[start Rows]

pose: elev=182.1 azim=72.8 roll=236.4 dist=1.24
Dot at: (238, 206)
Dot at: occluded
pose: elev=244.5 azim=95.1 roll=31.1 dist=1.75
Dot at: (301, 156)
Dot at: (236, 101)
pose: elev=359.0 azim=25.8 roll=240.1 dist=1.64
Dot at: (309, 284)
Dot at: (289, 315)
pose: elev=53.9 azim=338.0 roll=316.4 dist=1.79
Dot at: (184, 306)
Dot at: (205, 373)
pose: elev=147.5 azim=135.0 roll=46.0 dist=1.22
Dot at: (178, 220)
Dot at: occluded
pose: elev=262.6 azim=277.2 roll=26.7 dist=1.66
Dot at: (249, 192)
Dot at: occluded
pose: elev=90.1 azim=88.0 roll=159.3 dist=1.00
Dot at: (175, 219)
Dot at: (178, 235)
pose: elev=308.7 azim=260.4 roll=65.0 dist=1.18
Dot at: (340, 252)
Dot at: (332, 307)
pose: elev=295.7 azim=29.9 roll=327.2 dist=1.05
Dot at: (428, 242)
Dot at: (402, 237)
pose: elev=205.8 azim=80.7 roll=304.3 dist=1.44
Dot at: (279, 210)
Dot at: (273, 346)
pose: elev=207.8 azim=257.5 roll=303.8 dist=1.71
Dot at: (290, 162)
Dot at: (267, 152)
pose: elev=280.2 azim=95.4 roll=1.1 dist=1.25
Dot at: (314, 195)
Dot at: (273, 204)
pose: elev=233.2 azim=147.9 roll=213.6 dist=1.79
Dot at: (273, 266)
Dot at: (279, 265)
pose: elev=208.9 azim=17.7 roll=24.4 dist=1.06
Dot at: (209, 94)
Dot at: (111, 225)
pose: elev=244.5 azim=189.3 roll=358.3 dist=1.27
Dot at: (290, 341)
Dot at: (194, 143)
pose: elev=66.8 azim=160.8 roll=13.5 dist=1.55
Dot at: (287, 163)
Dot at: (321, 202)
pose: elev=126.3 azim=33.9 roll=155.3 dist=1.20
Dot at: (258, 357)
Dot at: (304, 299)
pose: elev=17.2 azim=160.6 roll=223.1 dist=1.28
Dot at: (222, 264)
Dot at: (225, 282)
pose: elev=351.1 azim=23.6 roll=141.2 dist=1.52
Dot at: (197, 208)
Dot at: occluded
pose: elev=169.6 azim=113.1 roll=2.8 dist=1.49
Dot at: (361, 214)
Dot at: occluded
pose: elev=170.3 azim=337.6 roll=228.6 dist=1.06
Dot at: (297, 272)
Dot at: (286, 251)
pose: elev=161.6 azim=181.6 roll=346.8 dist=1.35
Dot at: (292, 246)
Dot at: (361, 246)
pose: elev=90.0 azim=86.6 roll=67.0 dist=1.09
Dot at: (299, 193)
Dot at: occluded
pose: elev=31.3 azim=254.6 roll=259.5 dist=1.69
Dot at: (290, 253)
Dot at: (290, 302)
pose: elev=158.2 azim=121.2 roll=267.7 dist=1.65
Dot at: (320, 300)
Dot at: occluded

[end Rows]

# [Job]
Update the listing above so every "pose" becomes "view", and leave everything else as it is.

# [Full response]
view: elev=182.1 azim=72.8 roll=236.4 dist=1.24
Dot at: (238, 206)
Dot at: occluded
view: elev=244.5 azim=95.1 roll=31.1 dist=1.75
Dot at: (301, 156)
Dot at: (236, 101)
view: elev=359.0 azim=25.8 roll=240.1 dist=1.64
Dot at: (309, 284)
Dot at: (289, 315)
view: elev=53.9 azim=338.0 roll=316.4 dist=1.79
Dot at: (184, 306)
Dot at: (205, 373)
view: elev=147.5 azim=135.0 roll=46.0 dist=1.22
Dot at: (178, 220)
Dot at: occluded
view: elev=262.6 azim=277.2 roll=26.7 dist=1.66
Dot at: (249, 192)
Dot at: occluded
view: elev=90.1 azim=88.0 roll=159.3 dist=1.00
Dot at: (175, 219)
Dot at: (178, 235)
view: elev=308.7 azim=260.4 roll=65.0 dist=1.18
Dot at: (340, 252)
Dot at: (332, 307)
view: elev=295.7 azim=29.9 roll=327.2 dist=1.05
Dot at: (428, 242)
Dot at: (402, 237)
view: elev=205.8 azim=80.7 roll=304.3 dist=1.44
Dot at: (279, 210)
Dot at: (273, 346)
view: elev=207.8 azim=257.5 roll=303.8 dist=1.71
Dot at: (290, 162)
Dot at: (267, 152)
view: elev=280.2 azim=95.4 roll=1.1 dist=1.25
Dot at: (314, 195)
Dot at: (273, 204)
view: elev=233.2 azim=147.9 roll=213.6 dist=1.79
Dot at: (273, 266)
Dot at: (279, 265)
view: elev=208.9 azim=17.7 roll=24.4 dist=1.06
Dot at: (209, 94)
Dot at: (111, 225)
view: elev=244.5 azim=189.3 roll=358.3 dist=1.27
Dot at: (290, 341)
Dot at: (194, 143)
view: elev=66.8 azim=160.8 roll=13.5 dist=1.55
Dot at: (287, 163)
Dot at: (321, 202)
view: elev=126.3 azim=33.9 roll=155.3 dist=1.20
Dot at: (258, 357)
Dot at: (304, 299)
view: elev=17.2 azim=160.6 roll=223.1 dist=1.28
Dot at: (222, 264)
Dot at: (225, 282)
view: elev=351.1 azim=23.6 roll=141.2 dist=1.52
Dot at: (197, 208)
Dot at: occluded
view: elev=169.6 azim=113.1 roll=2.8 dist=1.49
Dot at: (361, 214)
Dot at: occluded
view: elev=170.3 azim=337.6 roll=228.6 dist=1.06
Dot at: (297, 272)
Dot at: (286, 251)
view: elev=161.6 azim=181.6 roll=346.8 dist=1.35
Dot at: (292, 246)
Dot at: (361, 246)
view: elev=90.0 azim=86.6 roll=67.0 dist=1.09
Dot at: (299, 193)
Dot at: occluded
view: elev=31.3 azim=254.6 roll=259.5 dist=1.69
Dot at: (290, 253)
Dot at: (290, 302)
view: elev=158.2 azim=121.2 roll=267.7 dist=1.65
Dot at: (320, 300)
Dot at: occluded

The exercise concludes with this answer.